We walk down a long, narrow hallway together and through a door marked STAFF ONLY. Cindy punches in a code on the keypad set into the wall and the lock releases. She keeps her eyes forward and leads me into a room marked COLD STORAGE.

It’s nothing special. A room filled end-to-end with tall metal shelves, each one crammed with metal containers that remind me of giant milk jugs. That must be for the liquid nitrogen, to keep all those unborn babies safely frozen, floating in their own life-and-death crosshairs until someone thaws them and gives them a warm uterus to burrow into.

Or until they’re thawed and left to die.

I knew going in that there would be a lot of these. Women want to get pregnant, right? Women will do anything to have a family. But there areso many. This isn’t even a huge room, by my standards. I’ve been in ballrooms that could fit thousands of these cryopreservation tanks.

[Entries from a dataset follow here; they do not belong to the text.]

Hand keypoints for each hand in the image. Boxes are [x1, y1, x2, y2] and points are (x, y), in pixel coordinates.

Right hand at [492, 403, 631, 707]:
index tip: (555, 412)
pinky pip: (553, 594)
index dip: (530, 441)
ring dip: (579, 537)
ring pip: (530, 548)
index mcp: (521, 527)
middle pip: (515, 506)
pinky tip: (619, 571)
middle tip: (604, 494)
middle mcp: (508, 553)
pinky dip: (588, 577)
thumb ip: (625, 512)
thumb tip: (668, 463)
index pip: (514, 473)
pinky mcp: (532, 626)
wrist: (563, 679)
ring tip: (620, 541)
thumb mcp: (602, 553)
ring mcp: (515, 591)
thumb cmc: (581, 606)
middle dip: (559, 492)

There are just so goddamn many.

I swallow down a hard lump in my throat, baffled at the tears gathering in the corners of my eyes. Now is not the time to break down over this. It’s just that standing in a room filled with so many possibilities when my life, which was supposed to be all possibility, has come to this point...

Fuck.

I pull myself together just in time. “Where are mine?”

“Row E. Canister 15.” Cindy glances back at me. I lower the gun. I’m not going to fucking shoot her in the middle of all these frozen lives, waiting for something new to start. Also, the gun isn’t loaded. She doesn’t need to know that, though. “It’ll have an ID number on it. E-631.”